### 本文
⟨

イ 被告は、コンピュータゲーム機器に関するソフトウェアの企画、開発、製作及び販売等を目的とする特例有限会社である。
(2) 本件ゲームソフト
ア 日本プランテック株式会社(以下「日本プランテック」という。)は、平成7年8月25日、本件ゲームソフトの販売を開始した。
イ 本件ゲームソフトのシナリオは、A(以下「A」という。)によって、同原画は、B(以下「B」という。)によって、同プログラムは原告によってそれぞれ創作された。なお、Bは、現在、被告(平成9年6月20日設立)の代表取締役である。
 本件ゲームソフトのパッケージ(甲2)の裏面には、「□原作・シナリオ A」、「□原画 B」、「□音楽 O.E.L.」、「販売 日本プランテック株式会社」、「・日本プランテック/ZERO SYSTEM」との表示がある。
(3) 被告ゲームソフトの製作・販売
 被告は、平成16年12月17日、被告が製作した被告ゲームソフトの販売を開始した。被告は、その販売に当たり、被告ゲームソフト(タイトル「真説猟奇の檻」)は本件ゲームソフト(タイトル「猟奇の檻」)の「リメイク版」であると広告宣伝した。
3 争点
 本件の争点は、本件ゲームソフトが「映画の著作物」に当たるかどうか、また、その著作権が原告に帰属するかどうか(争点1)、本件ゲームソフトが「画像、音楽、プログラム及びシナリオを有機的に結合した複合的著作物」に当たるかどうか、また、その著作権が原告に帰属するかどうか(争点2)、被告ゲームソフトは本件ゲームソフト又はそのシナリオを翻案したものかどうか(争点3)、被告が賠償すべき原告の損害額(争点4)である。

⟩

### 課題 1
本文について、次の問いに答えてください。
(a) 日本プランテックが本件ゲームソフトの販売を開始したのはいつですか。
(b) 本件ゲームソフトのプログラムを創作したのは誰ですか。
(c) 被告ゲームソフトのタイトルは何ですか。

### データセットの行
⟨

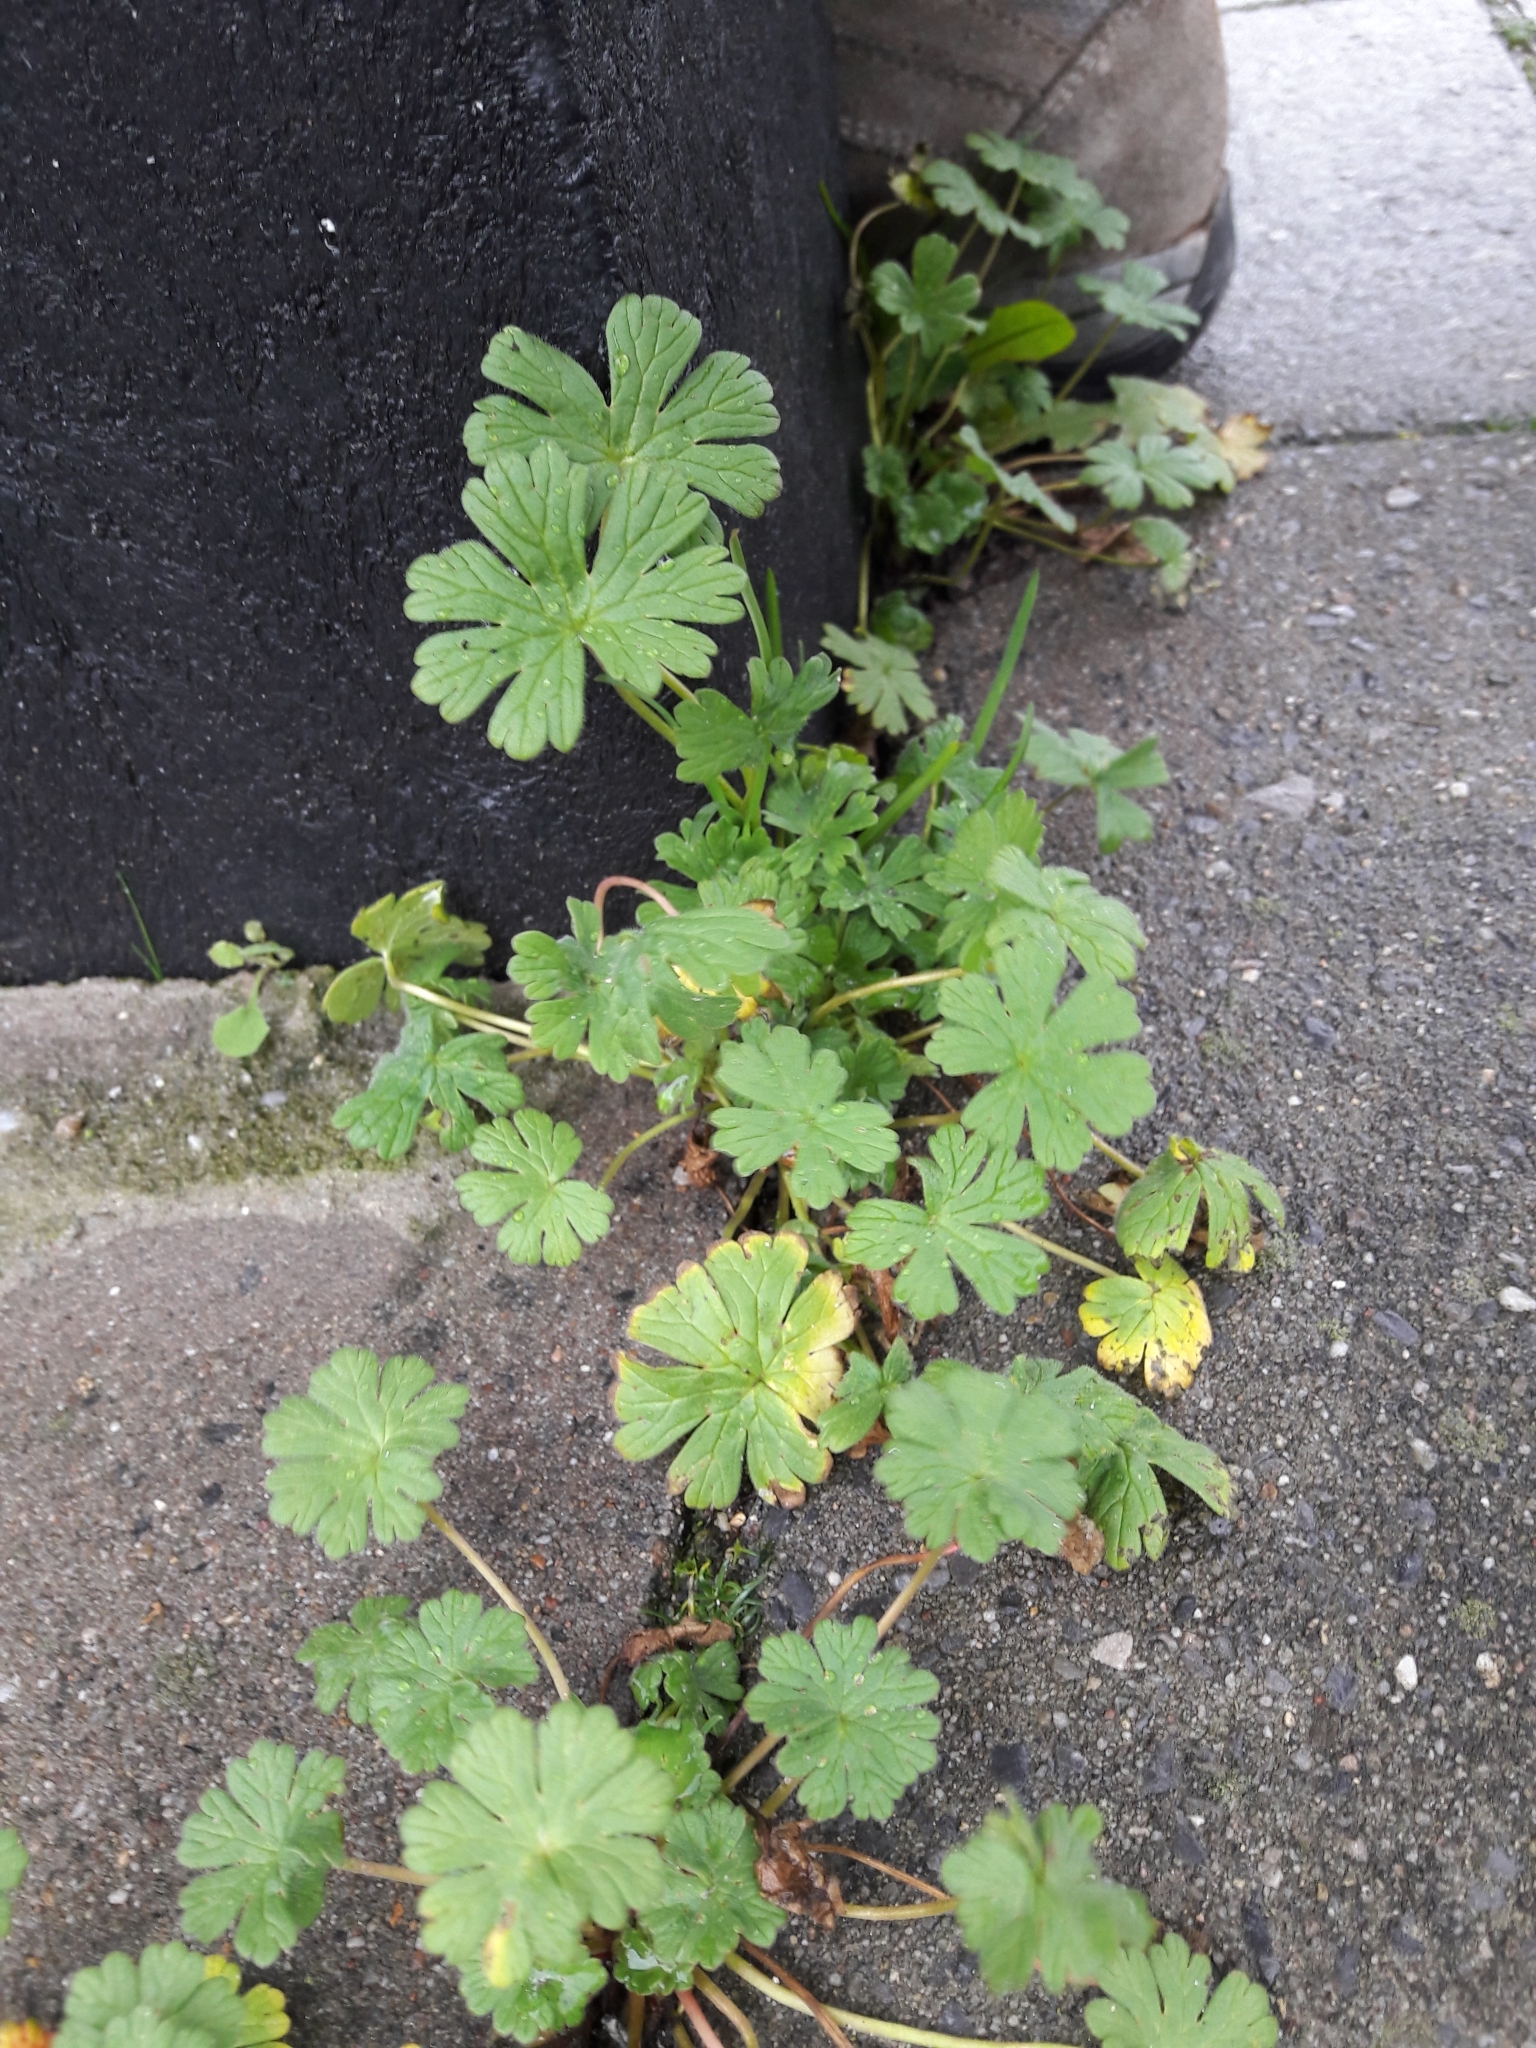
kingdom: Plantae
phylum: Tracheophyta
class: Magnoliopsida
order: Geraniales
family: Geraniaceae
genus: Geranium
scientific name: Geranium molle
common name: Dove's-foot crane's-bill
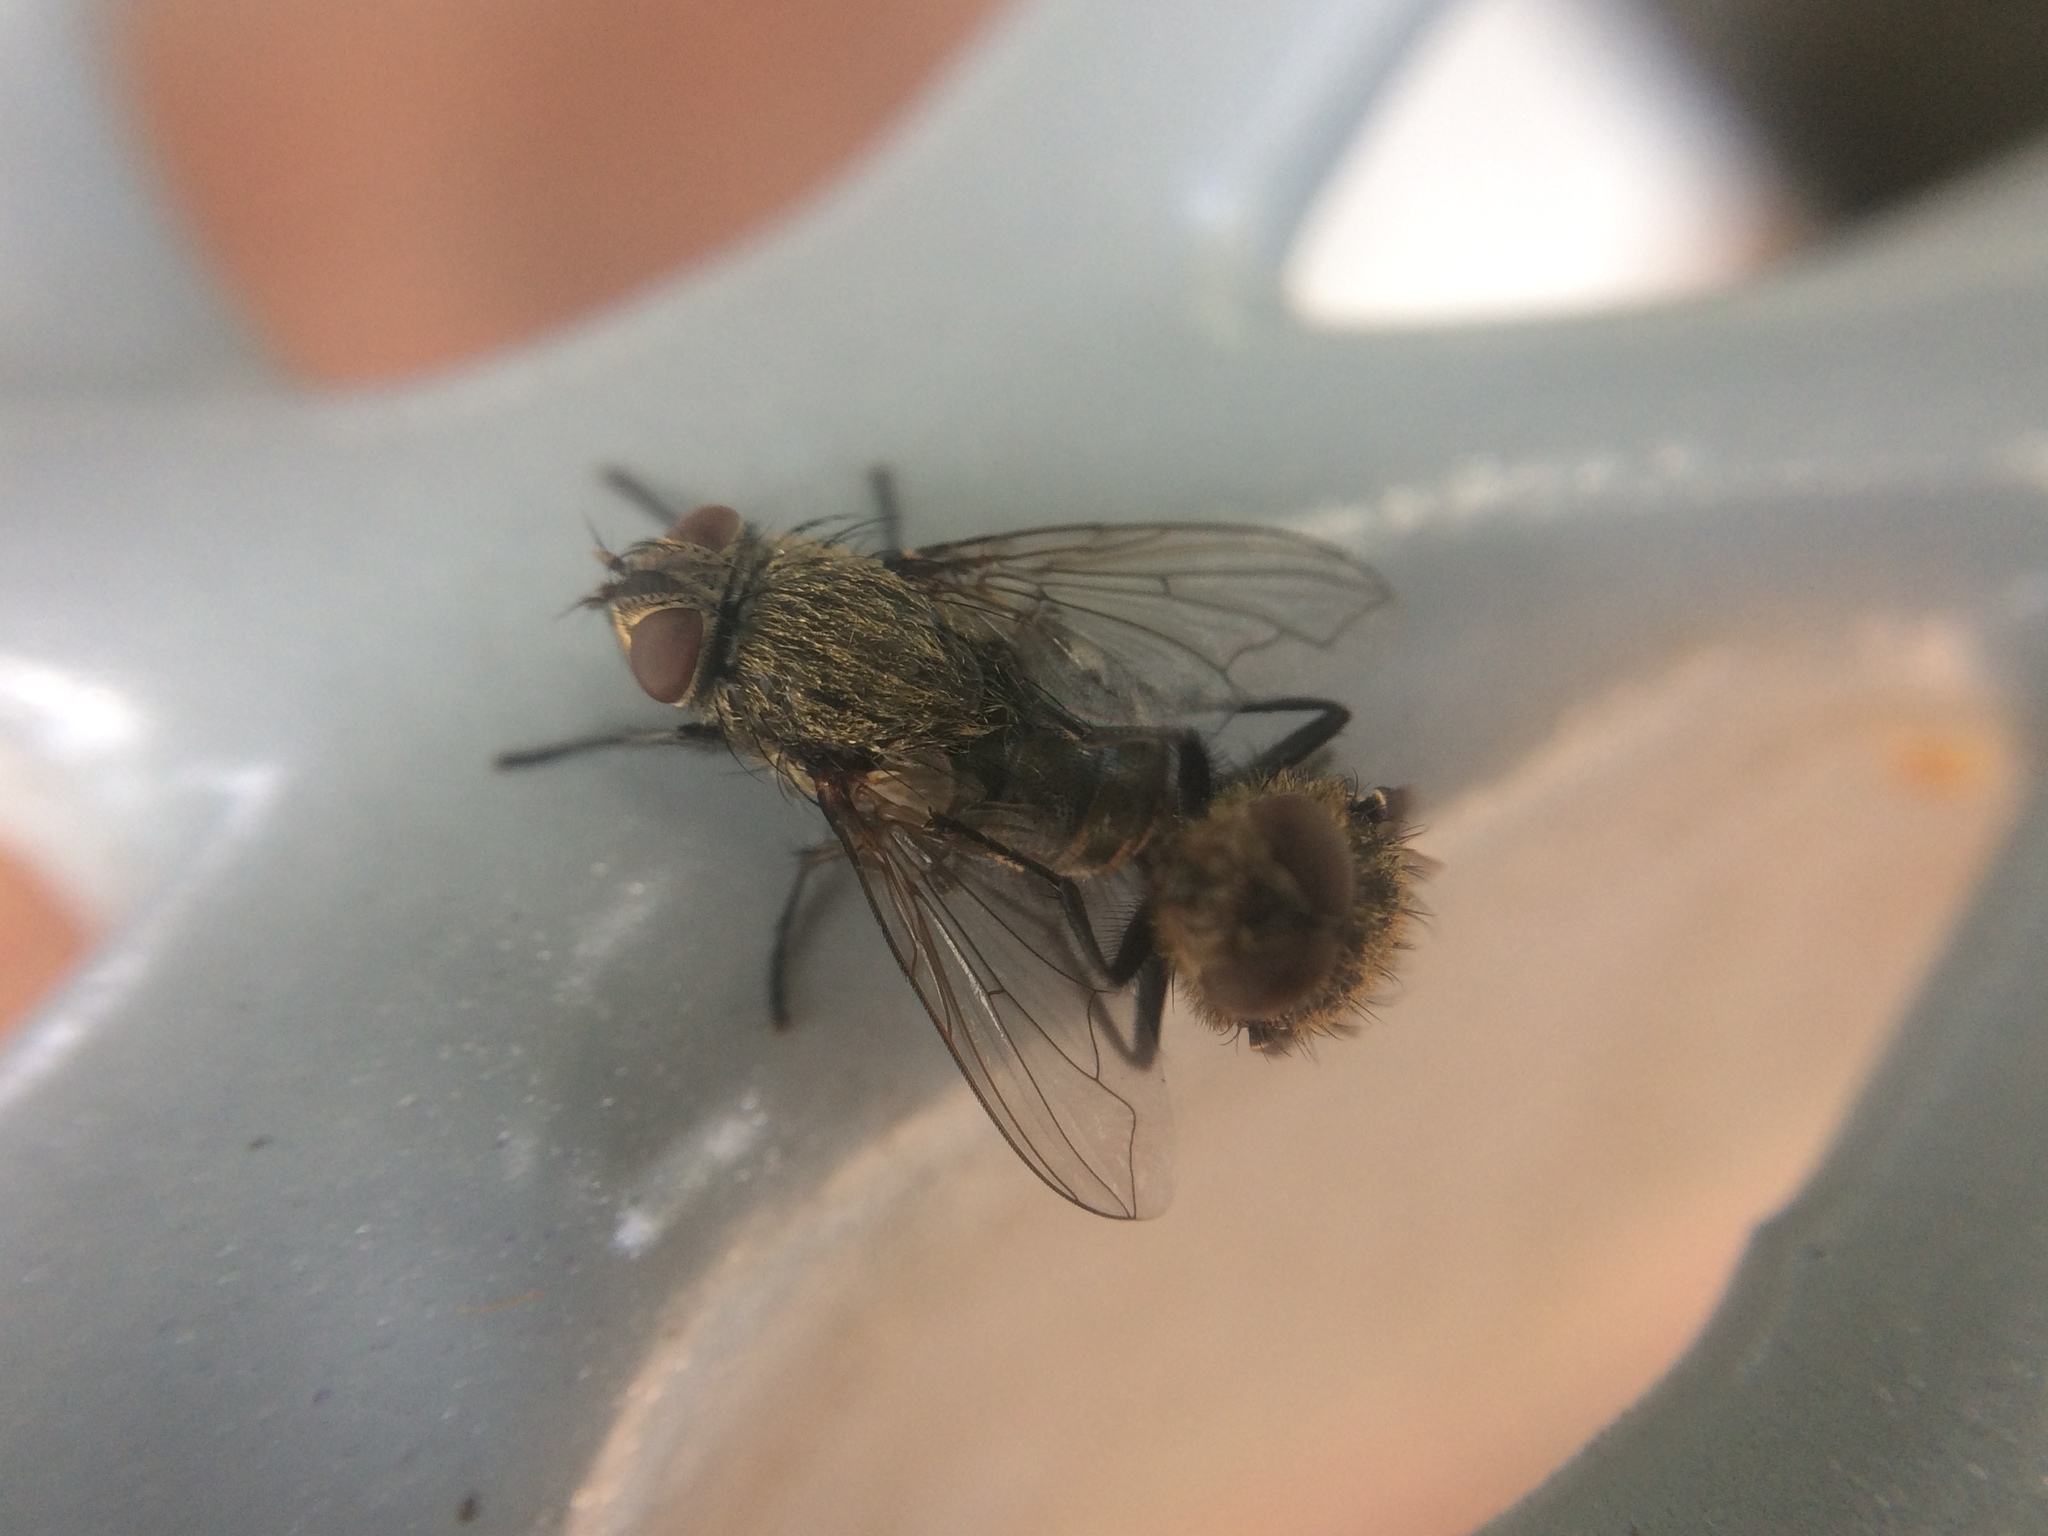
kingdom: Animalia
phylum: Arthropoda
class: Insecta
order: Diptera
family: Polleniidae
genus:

⟩

### 課題 2
レコードの先頭から「order: Diptera」を含む行までを、両端の行も含めてそのまま書き出してください。画像は解答に含めないでください。

### 解答全文 1
(a) 平成7年8月25日です。
(b) 原告です。
(c) 「真説猟奇の檻」です。

### 解答全文 2
kingdom: Plantae
phylum: Tracheophyta
class: Magnoliopsida
order: Geraniales
family: Geraniaceae
genus: Geranium
scientific name: Geranium molle
common name: Dove's-foot crane's-bill
kingdom: Animalia
phylum: Arthropoda
class: Insecta
order: Diptera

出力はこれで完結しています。